Among the squiggly lines, patterns emerged that give literal meaning to the phrase “tuned in.” The timing of when individual neurons spiked was synchronized with brain rhythms occurring in distinct frequency bands in other regions of the brain. For example, the high-beta band — 25 to 40 hertz (cycles per second) — was especially important for brain areas involved in motor control and planning.
“Many neurons are thought to respond to a receptive field, so that if I look at one motor neuron as I move my hand to the left, I’ll see it fire more often, but if I move my hand to the right, the neuron fires less often,” said Carmena. “What we’ve shown here is that, in addition to these traditional ‘external’ receptive fields, many neurons also respond to ‘internal’ receptive fields. Those internal fields focus on large-scale patterns of synchronization involving distinct cortical areas within a larger functional network.”
The researchers expressed surprise that this spike dependence was not restricted to the neuron’s local environment.
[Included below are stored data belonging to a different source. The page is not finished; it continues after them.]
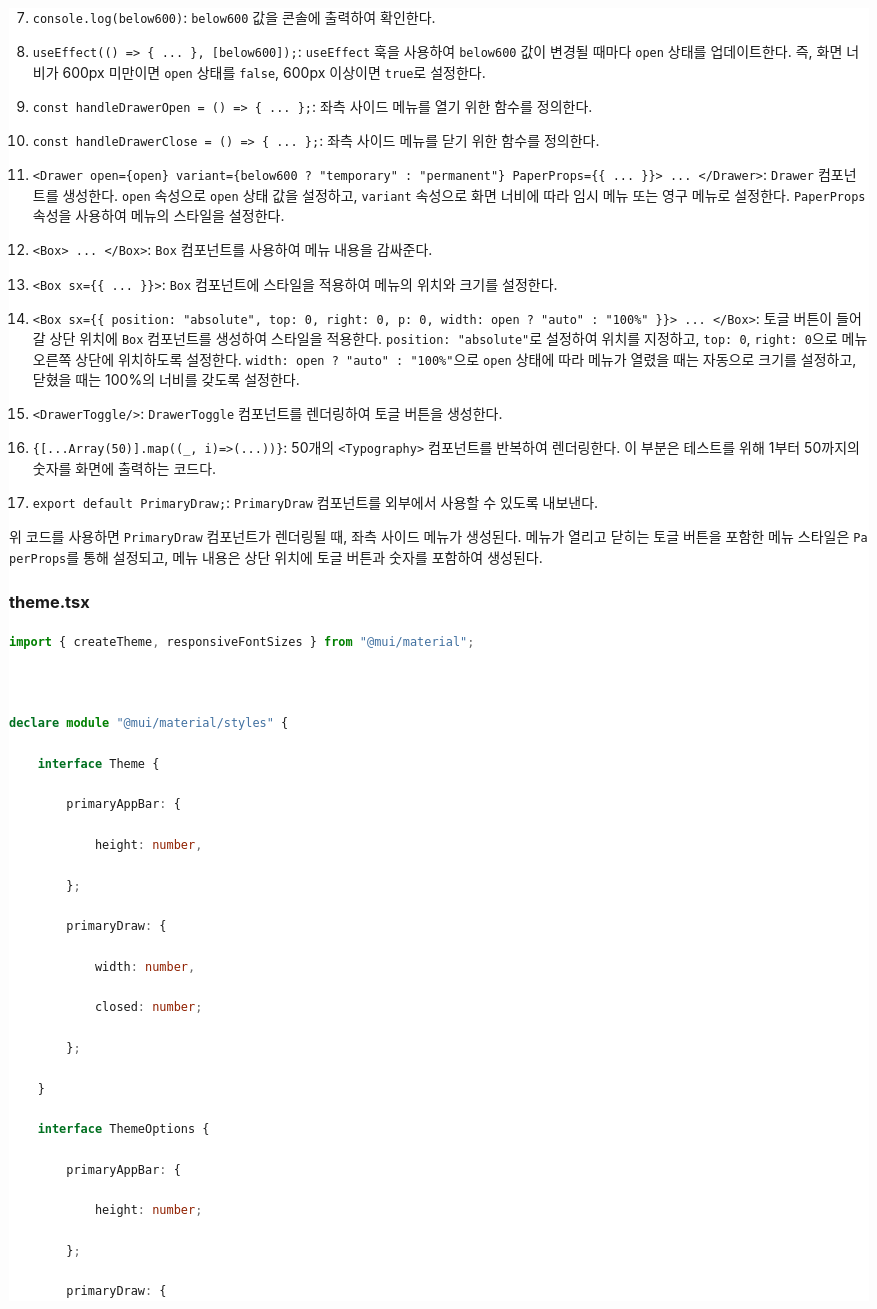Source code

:     
7. `console.log(below600)`: `below600` 값을 콘솔에 출력하여 확인한다.
    
8. `useEffect(() => { ... }, [below600]);`: `useEffect` 훅을 사용하여 `below600` 값이 변경될 때마다 `open` 상태를 업데이트한다. 즉, 화면 너비가 600px 미만이면 `open` 상태를 `false`, 600px 이상이면 `true`로 설정한다.
    
9. `const handleDrawerOpen = () => { ... };`: 좌측 사이드 메뉴를 열기 위한 함수를 정의한다.
    
10. `const handleDrawerClose = () => { ... };`: 좌측 사이드 메뉴를 닫기 위한 함수를 정의한다.
    
11. `<Drawer open={open} variant={below600 ? "temporary" : "permanent"} PaperProps={{ ... }}> ... </Drawer>`: `Drawer` 컴포넌트를 생성한다. `open` 속성으로 `open` 상태 값을 설정하고, `variant` 속성으로 화면 너비에 따라 임시 메뉴 또는 영구 메뉴로 설정한다. `PaperProps` 속성을 사용하여 메뉴의 스타일을 설정한다.
    
12. `<Box> ... </Box>`: `Box` 컴포넌트를 사용하여 메뉴 내용을 감싸준다.
    
13. `<Box sx={{ ... }}>`: `Box` 컴포넌트에 스타일을 적용하여 메뉴의 위치와 크기를 설정한다.
    
14. `<Box sx={{ position: "absolute", top: 0, right: 0, p: 0, width: open ? "auto" : "100%" }}> ... </Box>`: 토글 버튼이 들어갈 상단 위치에 `Box` 컴포넌트를 생성하여 스타일을 적용한다. `position: "absolute"`로 설정하여 위치를 지정하고, `top: 0`, `right: 0`으로 메뉴 오른쪽 상단에 위치하도록 설정한다. `width: open ? "auto" : "100%"`으로 `open` 상태에 따라 메뉴가 열렸을 때는 자동으로 크기를 설정하고, 닫혔을 때는 100%의 너비를 갖도록 설정한다.
    
15. `<DrawerToggle/>`: `DrawerToggle` 컴포넌트를 렌더링하여 토글 버튼을 생성한다.
    
16. `{[...Array(50)].map((_, i)=>(...))}`: 50개의 `<Typography>` 컴포넌트를 반복하여 렌더링한다. 이 부분은 테스트를 위해 1부터 50까지의 숫자를 화면에 출력하는 코드다.
17. `export default PrimaryDraw;`: `PrimaryDraw` 컴포넌트를 외부에서 사용할 수 있도록 내보낸다.
    

위 코드를 사용하면 `PrimaryDraw` 컴포넌트가 렌더링될 때, 좌측 사이드 메뉴가 생성된다. 메뉴가 열리고 닫히는 토글 버튼을 포함한 메뉴 스타일은 `PaperProps`를 통해 설정되고, 메뉴 내용은 상단 위치에 토글 버튼과 숫자를 포함하여 생성된다.

### theme.tsx

```typescript
import { createTheme, responsiveFontSizes } from "@mui/material";

  

declare module "@mui/material/styles" {

    interface Theme {

        primaryAppBar: {

            height: number,

        };

        primaryDraw: {

            width: number,

            closed: number;

        };

    }

    interface ThemeOptions {

        primaryAppBar: {

            height: number;

        };

        primaryDraw: {
```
It turns out that this local-to-global connection is vital for organizing spatially distributed neuronal groups.
“If neurons only cared about what was happening in their local environment, then it would be difficult to get neurons to work together if they happened to be in different cortical areas,” said Canolty. “But when multiple neurons spread all over the brain are tuned in to a specific pattern of electrical activity at a specific frequency, then whenever that global activity pattern occurs, those neurons can act as a coordinated assembly.”
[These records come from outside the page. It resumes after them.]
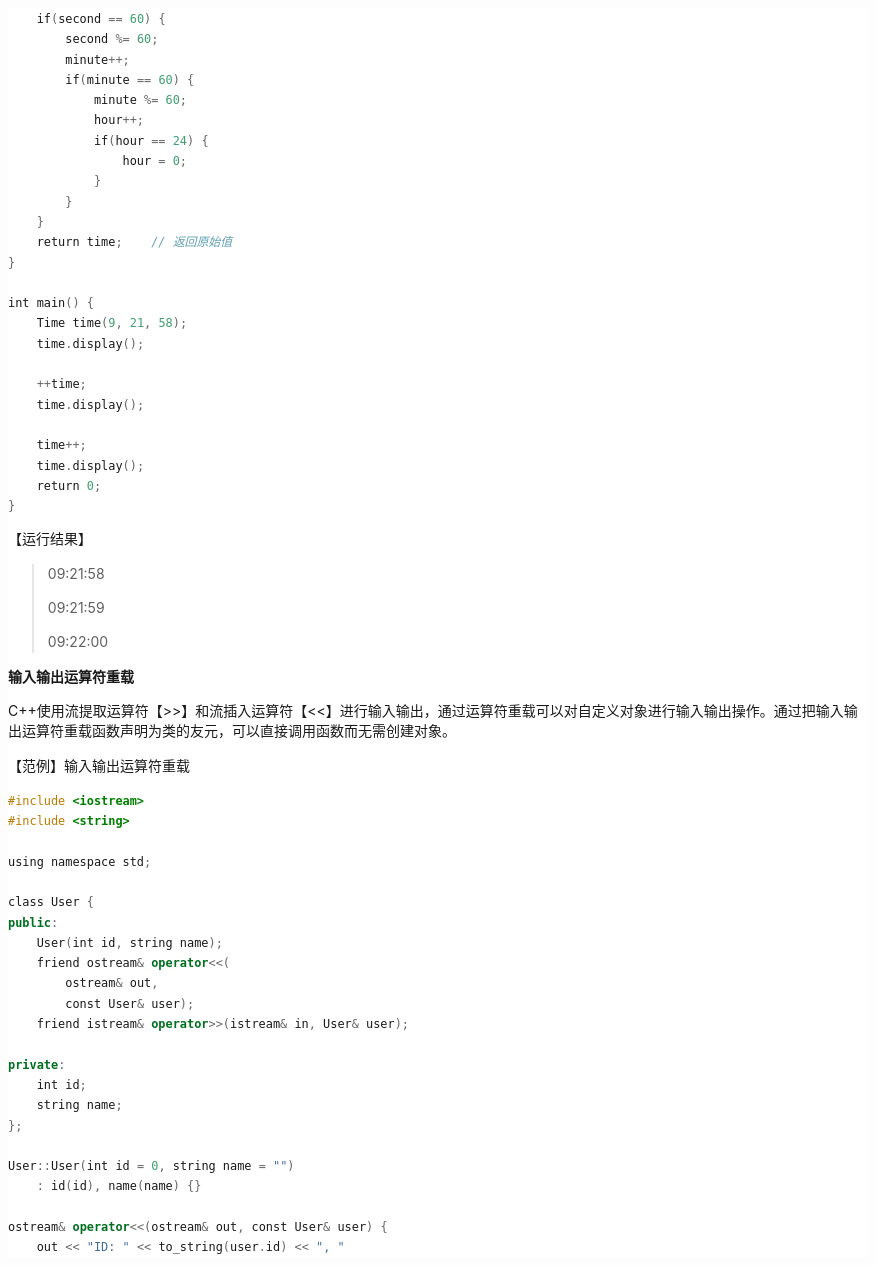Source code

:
 ```c++
    if(second == 60) {
        second %= 60;
        minute++;
        if(minute == 60) {
            minute %= 60;
            hour++;
            if(hour == 24) {
                hour = 0;
            }
        }
    }
    return time;    // 返回原始值
}

int main() {
    Time time(9, 21, 58);
    time.display();

    ++time;
    time.display();

    time++;
    time.display();
    return 0;
}
```

【运行结果】

> 09:21:58
>
> 09:21:59
>
> 09:22:00



**输入输出运算符重载**

C++使用流提取运算符【>>】和流插入运算符【<<】进行输入输出，通过运算符重载可以对自定义对象进行输入输出操作。通过把输入输出运算符重载函数声明为类的友元，可以直接调用函数而无需创建对象。

【范例】输入输出运算符重载

```c++
#include <iostream>
#include <string>

using namespace std;

class User {
public:
    User(int id, string name);
    friend ostream& operator<<(
        ostream& out,
        const User& user);
    friend istream& operator>>(istream& in, User& user);

private:
    int id;
    string name;
};

User::User(int id = 0, string name = "")
    : id(id), name(name) {}

ostream& operator<<(ostream& out, const User& user) {
    out << "ID: " << to_string(user.id) << ", "
```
The researchers pointed out that this mechanism of cell assembly formation via oscillatory phase coupling is selective. Two neurons that are sensitive to different frequencies or to different spatial coupling patterns will exhibit independent activity, no matter how close they are spatially, and will not be part of the same assembly. Conversely, two neurons that prefer a similar pattern of coupling will exhibit similar spiking activity over time, even if they are widely separated or in different brain areas.
“It is like the radio communication between emergency first responders at an earthquake,” Canolty said. “You have many people spread out over a large area, and the police need to be able to talk to each other on the radio to coordinate their action without interfering with the firefighters, and the firefighters need to be able to communicate without disrupting the EMTs. So each group tunes into and uses a different radio frequency, providing each group with an independent channel of communication despite the fact that they are spatially spread out and overlapping.”
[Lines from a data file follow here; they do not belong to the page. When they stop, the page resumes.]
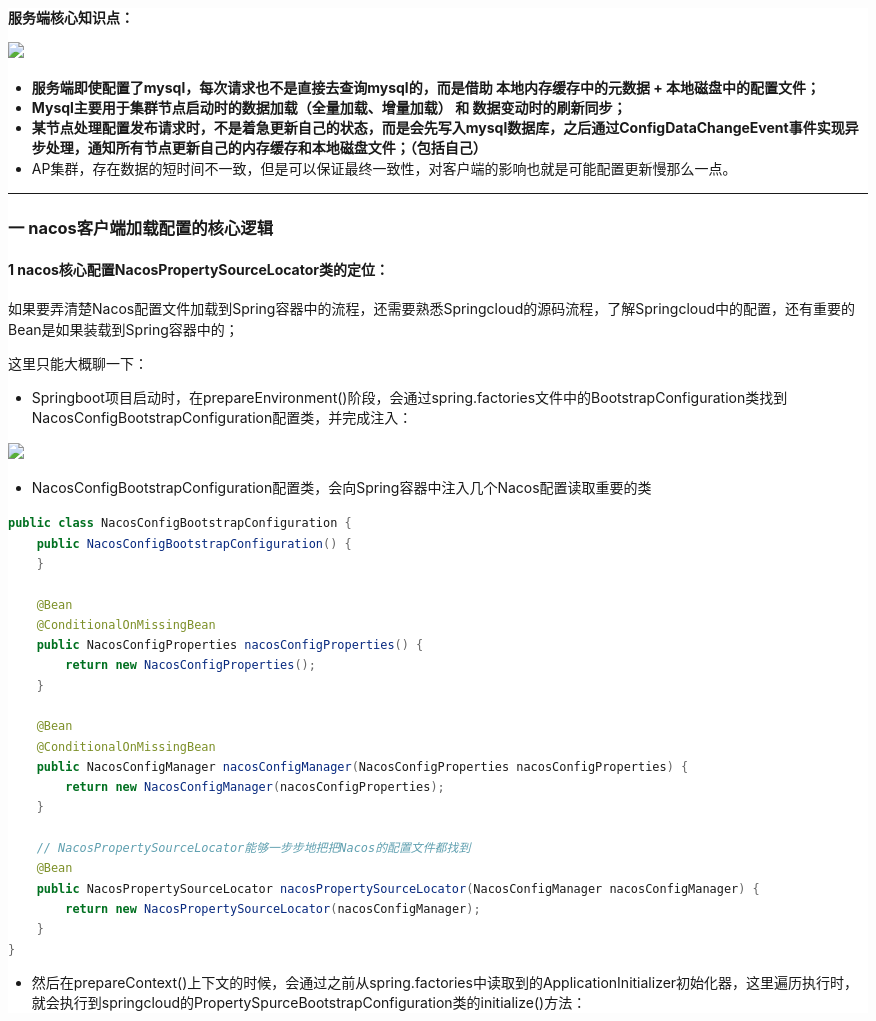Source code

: **服务端核心知识点：**

![](https://tianxiawuhao.github.io/post-images/1658666125421.png)

- **服务端即使配置了mysql，每次请求也不是直接去查询mysql的，而是借助 本地内存缓存中的元数据 + 本地磁盘中的配置文件；**
- **Mysql主要用于集群节点启动时的数据加载（全量加载、增量加载） 和 数据变动时的刷新同步；**
- **某节点处理配置发布请求时，不是着急更新自己的状态，而是会先写入mysql数据库，之后通过ConfigDataChangeEvent事件实现异步处理，通知所有节点更新自己的内存缓存和本地磁盘文件；（包括自己）**
- AP集群，存在数据的短时间不一致，但是可以保证最终一致性，对客户端的影响也就是可能配置更新慢那么一点。

------

### 一 nacos客户端加载配置的核心逻辑

#### **1 nacos核心配置NacosPropertySourceLocator类的定位：**

如果要弄清楚Nacos配置文件加载到Spring容器中的流程，还需要熟悉Springcloud的源码流程，了解Springcloud中的配置，还有重要的Bean是如果装载到Spring容器中的；

这里只能大概聊一下：

- Springboot项目启动时，在prepareEnvironment()阶段，会通过spring.factories文件中的BootstrapConfiguration类找到NacosConfigBootstrapConfiguration配置类，并完成注入：

![](https://tianxiawuhao.github.io/post-images/1658666155462.png)

- NacosConfigBootstrapConfiguration配置类，会向Spring容器中注入几个Nacos配置读取重要的类

```java
public class NacosConfigBootstrapConfiguration {
    public NacosConfigBootstrapConfiguration() {
    }
 
    @Bean
    @ConditionalOnMissingBean
    public NacosConfigProperties nacosConfigProperties() {
        return new NacosConfigProperties();
    }
 
    @Bean
    @ConditionalOnMissingBean
    public NacosConfigManager nacosConfigManager(NacosConfigProperties nacosConfigProperties) {
        return new NacosConfigManager(nacosConfigProperties);
    }
 
    // NacosPropertySourceLocator能够一步步地把把Nacos的配置文件都找到
    @Bean
    public NacosPropertySourceLocator nacosPropertySourceLocator(NacosConfigManager nacosConfigManager) {
        return new NacosPropertySourceLocator(nacosConfigManager);  
    }
}
```

- 然后在prepareContext()上下文的时候，会通过之前从spring.factories中读取到的ApplicationInitializer初始化器，这里遍历执行时，就会执行到springcloud的PropertySpurceBootstrapConfiguration类的initialize()方法：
The authors noted that this local-to-global relationship in brain activity may prove useful for improving the performance of brain-machine interfaces, or lead to novel strategies for regulating dysfunctional brain networks through electrical stimulation. Treatment of movement disorders through deep brain stimulation, for example, usually targets a single area. This study suggests that gentler rhythmic stimulation in several areas at once may also prove effective, the authors said.
Other co-authors of the study are Jonathan Wallis, UC Berkeley associate professor of psychology; Dr. Karunesh Ganguly, UC Berkeley post-doctoral fellow in the Carmena lab and staff scientist at the San Francisco Veterans Affairs Medical Center; Steven Kennerley, now a senior lecturer at University College London’s Institute of Neurology; Charles Cadieu, UC Berkeley post-doctoral researcher in neuroscience; and Kilian Koepsell, UC Berkeley assistant researcher in neuroscience.
The National Institutes of Health, National Science Foundation, U.S. Department of Veterans Affairs, American Heart Association, Defense Advanced Research Projects Agency and the Multiscale System Center helped support this research.